CUDECOMP_ENABLE_CUMEM controls whether cuDecomp uses cuMem* APIs to allocate fabric-registered workspace buffers via cudecompMalloc. This option can improve the performance of some MPI distributions on multi-node NVLink (MNNVL) capable systems.

Default setting is off (0). Setting this variable to 1 will enable this feature.

CUDECOMP_ENABLE_CUDA_GRAPHS

(since v0.5.1, requires CUDA 11.1 driver/toolkit or newer)

CUDECOMP_ENABLE_CUDA_GRAPHS controls whether cuDecomp uses CUDA Graphs APIs to capture/replay packing operations for pipelined backends. This option can improve the launch efficiency and communication overlap of packing kernels in large scale cases.

Default setting is off (0). Setting this variable to 1 will enable this feature.

CUDECOMP_ENABLE_PERFORMANCE_REPORT

(since v0.5.1)

CUDECOMP_ENABLE_PERFORMANCE_REPORT controls whether cuDecomp performance reporting is enabled.

Default setting is off (0). Setting this variable to 1 will enable this feature.

CUDECOMP_PERFORMANCE_REPORT_DETAIL

(since v0.5.1)

CUDECOMP_PERFORMANCE_REPORT_DETAIL controls the verbosity of performance reporting when CUDECOMP_ENABLE_PERFORMANCE_REPORT is enabled. This setting determines whether individual sample data is printed in addition to the aggregated performance summary.

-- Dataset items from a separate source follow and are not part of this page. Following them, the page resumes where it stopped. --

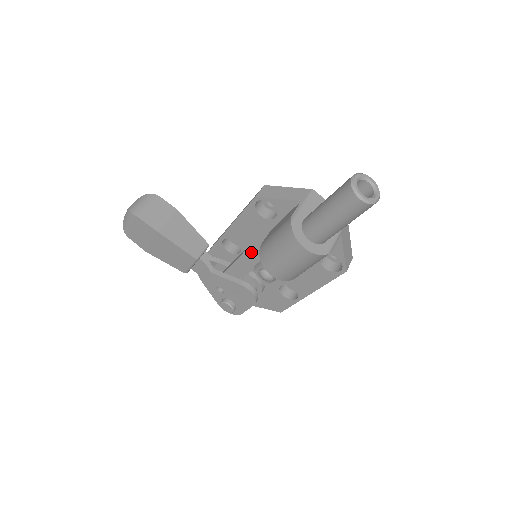
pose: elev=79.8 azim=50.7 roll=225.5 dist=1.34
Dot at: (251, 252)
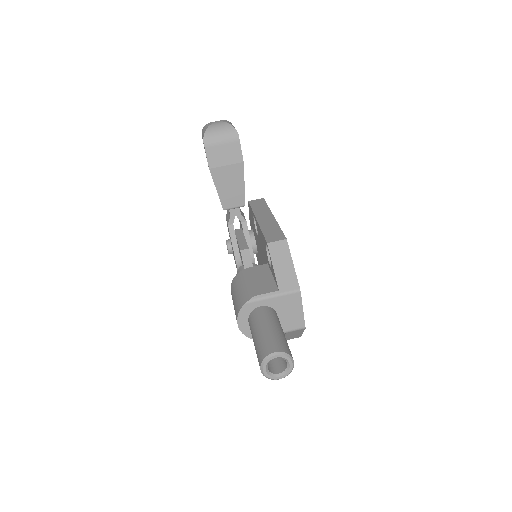
Dot at: (248, 256)
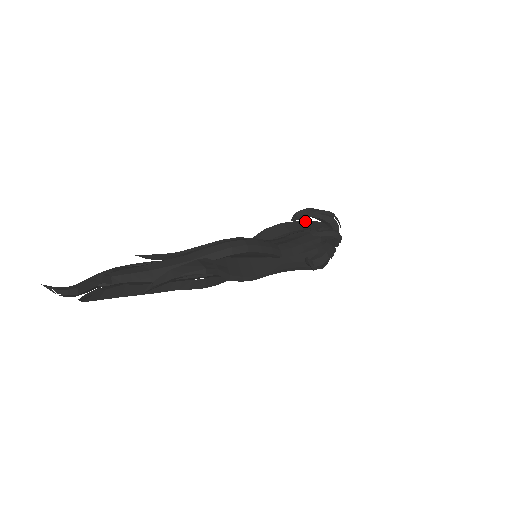
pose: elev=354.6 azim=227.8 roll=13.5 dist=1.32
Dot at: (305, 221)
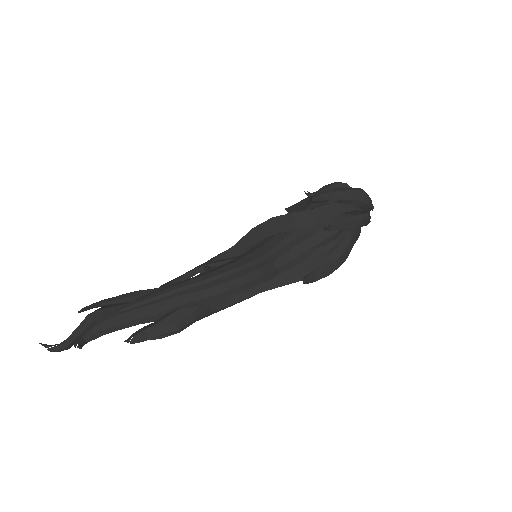
Dot at: (324, 206)
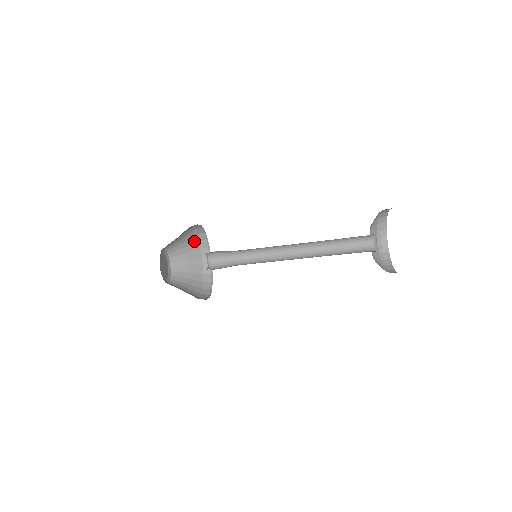
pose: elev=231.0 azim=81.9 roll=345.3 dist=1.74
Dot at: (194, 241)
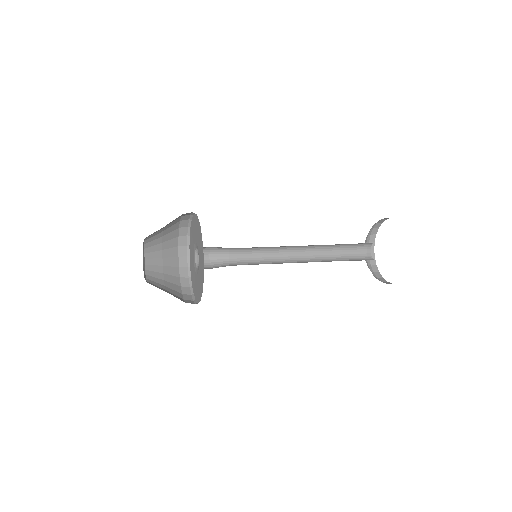
Dot at: occluded
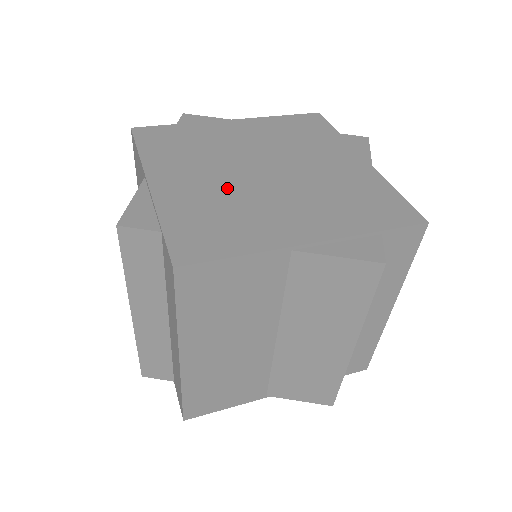
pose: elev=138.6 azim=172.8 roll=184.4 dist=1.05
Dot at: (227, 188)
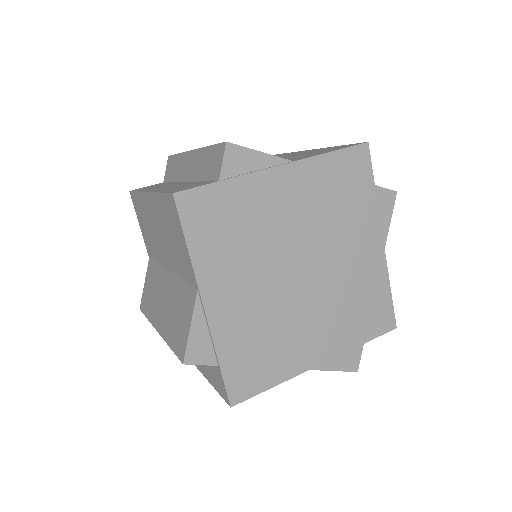
Dot at: (269, 304)
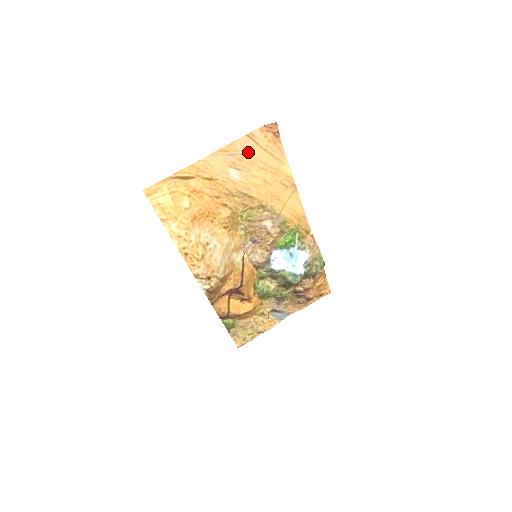
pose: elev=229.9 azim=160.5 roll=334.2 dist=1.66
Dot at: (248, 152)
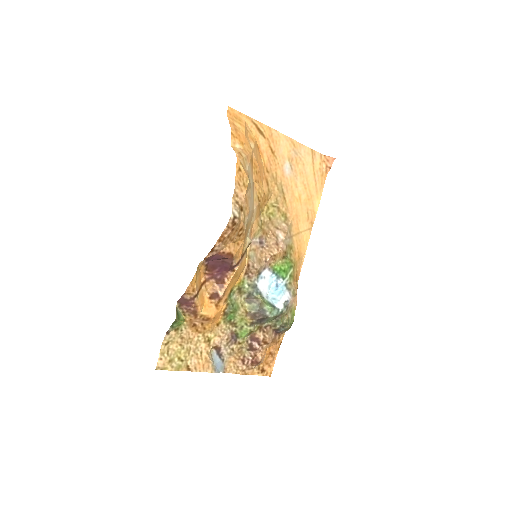
Dot at: (304, 162)
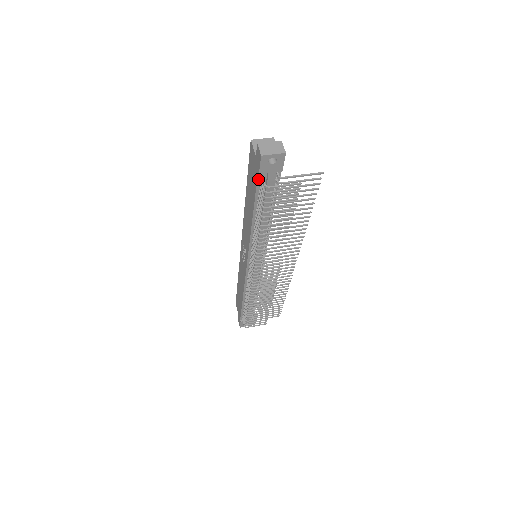
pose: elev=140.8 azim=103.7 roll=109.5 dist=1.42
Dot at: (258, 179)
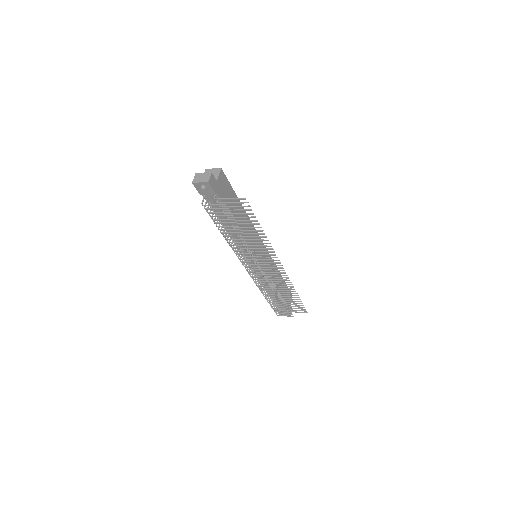
Dot at: (205, 198)
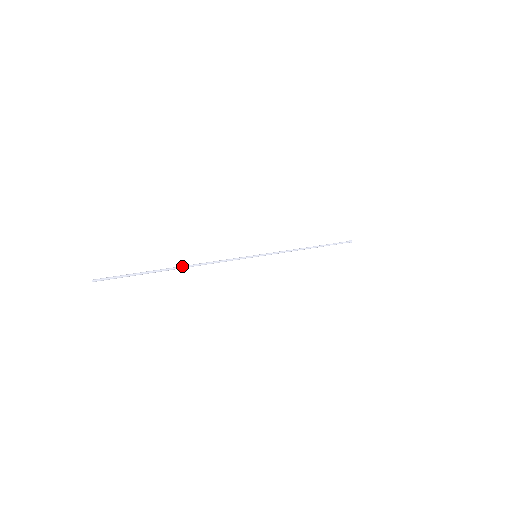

The following values are supported:

  • 0: Aggregated report only - prints only the summary table with averaged performance statistics (default)

  • 1: Per-sample reporting on rank 0 - prints individual sample data for each transpose/halo configuration, but only from rank 0

  • 2: Per-sample reporting on all ranks - prints individual sample data for each transpose/halo configuration from all ranks, gathered and sorted by rank on rank 0

Default setting is 0.

CUDECOMP_PERFORMANCE_REPORT_SAMPLES

(since v0.5.1)

CUDECOMP_PERFORMANCE_REPORT_SAMPLES controls the number of performance samples to keep for the final performance report. This setting determines the size of the circular buffer used to store timing measurements for each transpose/halo configuration.

Default setting is 20 samples.

CUDECOMP_PERFORMANCE_REPORT_WARMUP_SAMPLES

(since v0.5.1)

CUDECOMP_PERFORMANCE_REPORT_WARMUP_SAMPLES controls the number of initial samples to ignore for each transpose/halo configuration. This helps exclude outliers from GPU warmup, memory allocation, and other initialization effects from the final performance statistics.

Default setting is 3 warmup samples. Setting this to 0 disables warmup sample filtering.

CUDECOMP_PERFORMANCE_REPORT_WRITE_DIR

(since v0.5.1)

CUDECOMP_PERFORMANCE_REPORT_WRITE_DIR controls the directory where CSV performance reports are written when CUDECOMP_ENABLE_PERFORMANCE_REPORT is enabled. When this variable is set, cuDecomp will write performance data to CSV files in the specified directory.

CSV files are created with descriptive names encoding the grid configuration, for example: cudecomp-perf-report-transpose-aggregated-tcomm_1-hcomm_1-pdims_2x2-gdims_256x256x256-memorder_012012012.csv

The following CSV files are generated:

  • Aggregated transpose performance data

  • Aggregated halo performance data

  • Per-sample transpose data (when CUDECOMP_PERFORMANCE_REPORT_DETAIL > 0)

  • Per-sample halo data (when CUDECOMP_PERFORMANCE_REPORT_DETAIL > 0)

Each CSV file includes grid configuration information as comments at the top, followed by performance data in comma-separated format.

Default setting is unset (no CSV files written). Setting this variable to a directory path will enable CSV file output.